41Du côté de la création, comme on l’a vu, la plupart des projets audio sont pour nos enquêtés des projets de cœur, dans lesquels l’investissement personnel est fort. La démarche est ainsi le plus souvent individuelle, personnelle voire intime, que ce soit dans les sujets abordés ou dans la manière de conduire les projets, les enquêtés étant particulièrement attachés à leur liberté de création, à une autonomie dans les choix éditoriaux et les arbitrages liés au terrain. Le pendant de cette liberté est la dimension relativement solitaire du podcast. Cet exercice solitaire ne concerne pas que les aspects créatifs mais s’observe aussi dans la recherche d’un diffuseur, voire dans la production. Cet état de fait, et les parcours sinueux des enquêtés dans la recherche de diffusion de leur création, dessine une dynamique de « créateur-entrepreneur » assez analogue à celle précédemment observée dans le journalisme en ligne qui se développe aux marges du champ (Salles, 2019). Pour contrer les risques et les effets potentiellement délétères de cette solitude, beaucoup trouvent une assise dans diverses formes de collectifs. Fédérations de radios associatives ou indépendantes, syndicats, réseaux ou ateliers : tous les enquêtés tâchent de resocialiser une partie au moins de leurs pratiques au sein de collectifs souples et à géométrie variable.
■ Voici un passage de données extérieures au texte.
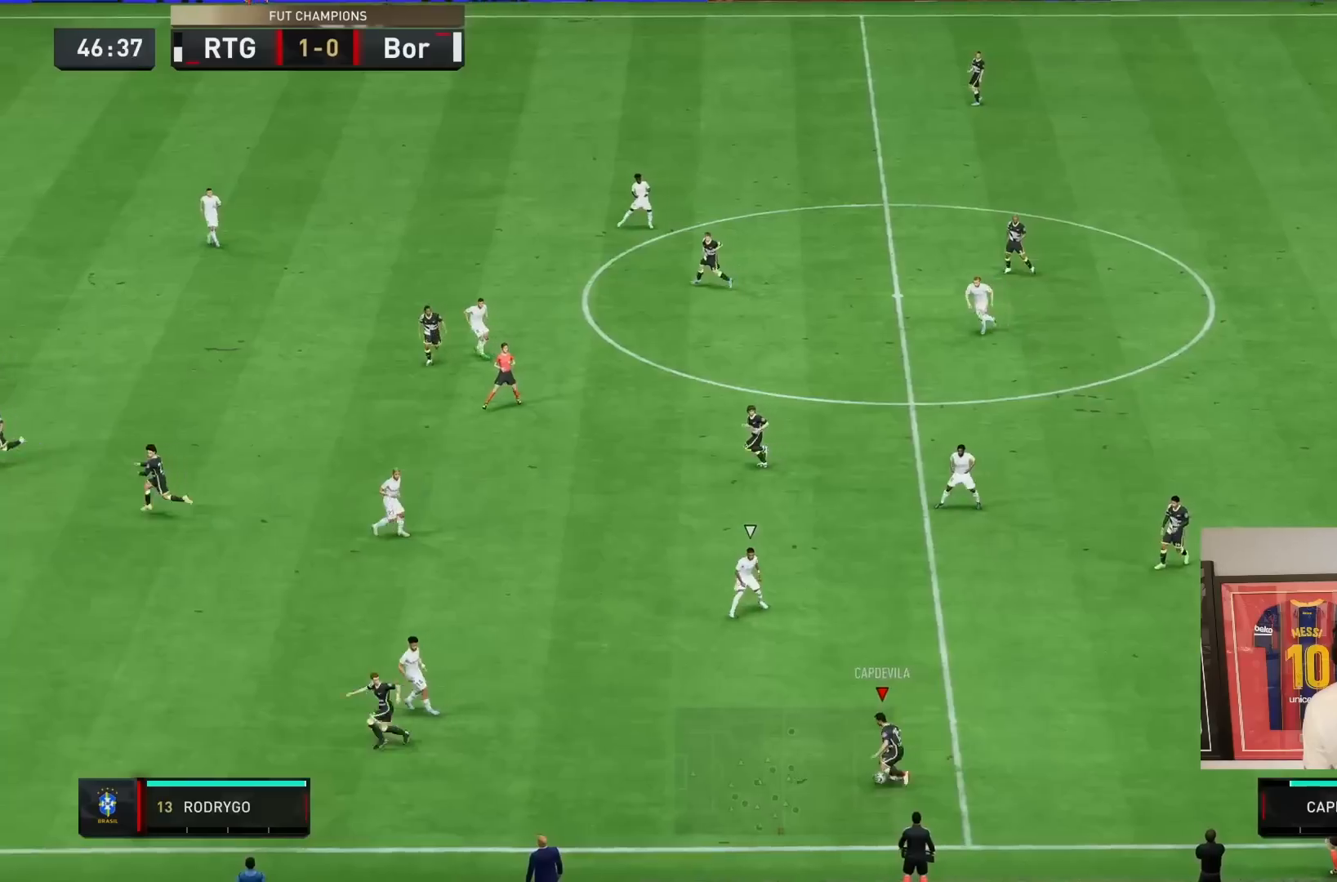
{"buttons": ["TRIANGLE"], "left_stick": "down-left", "right_stick": "center", "events": [[383, "left_stick", "down"], [450, "TRIANGLE", "down"], [483, "left_stick", "down-left"]]}
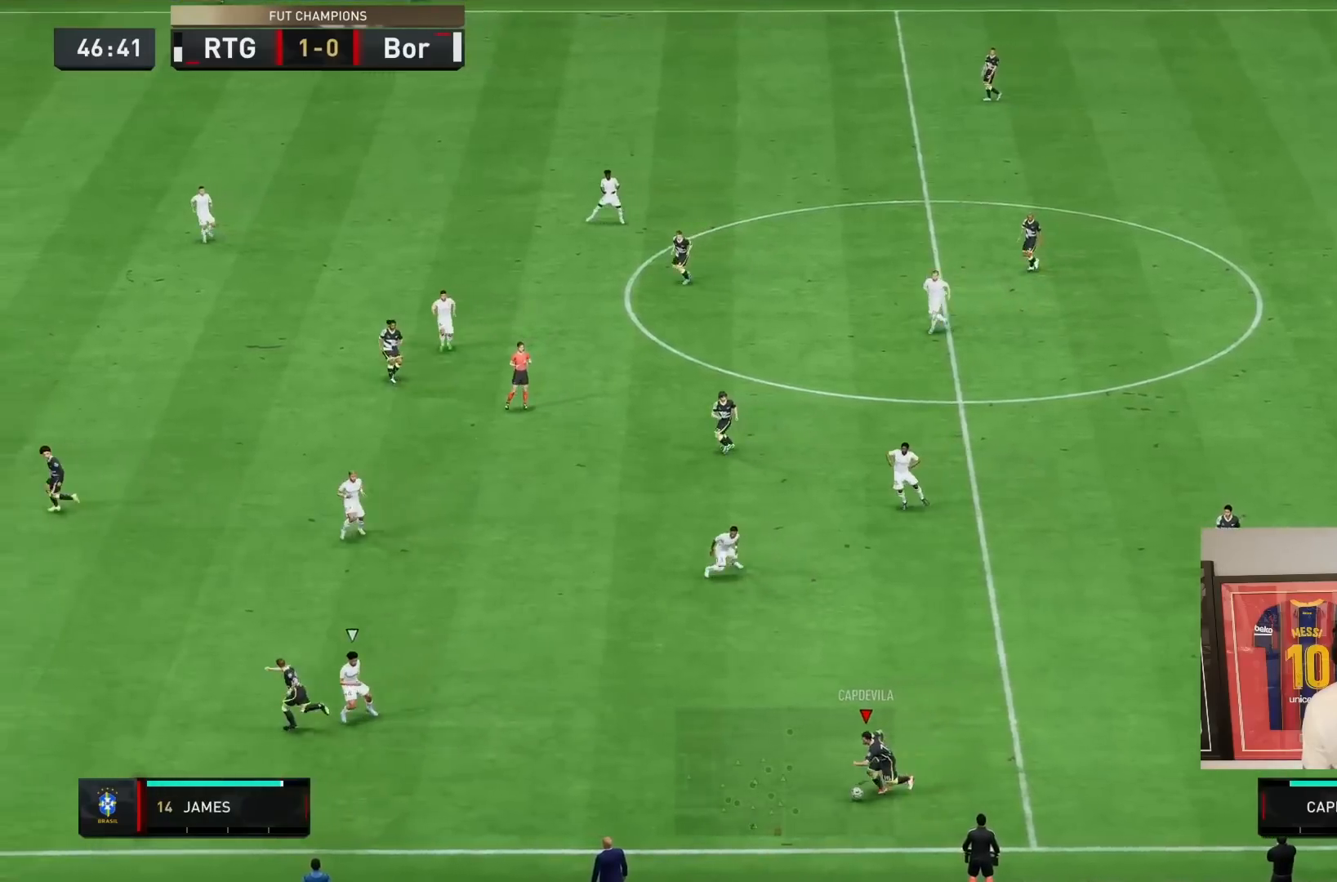
{"buttons": [], "left_stick": "left", "right_stick": "center", "events": [[150, "TRIANGLE", "up"], [217, "TRIANGLE", "down"], [317, "TRIANGLE", "up"], [317, "left_stick", "left"]]}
42Cette volonté de remettre du commun dans la pratique créative s’exprime également dans la diffusion, avec la multiplication des projets d’écoute collective dans des espaces tels que les centres sociaux, les salles de spectacle ou les festivals. Du côté de la réception, donc, en contrepoint d’une écoute délinéarisée et individualisée qui constitue une réalité indéniable du podcast favorisée par sa consommation sur smartphone et/ou via des plateformes de streaming, on assiste pour une partie des créations audio nativement numériques au développement d’initiatives tournées vers le direct, la performance live, la mise en commun de la création et l’écoute collective. Ces initiatives portées par les acteurs rencontrés s’inscrivent ainsi dans la vocation sociale et d’éducation populaire, voire citoyenne ou politique de la création audio, à laquelle les enquêtés, dans leur ensemble, se déclarent très attachés. C’est sans doute dans ces articulations et configurations entre projets personnels et resocialisation des pratiques, entre délinéarisation et espaces-temps partagés, entre récits de l’intime et dimension politique de la création, que se construisent les possibles fondements de la création audio numérique des prochaines années.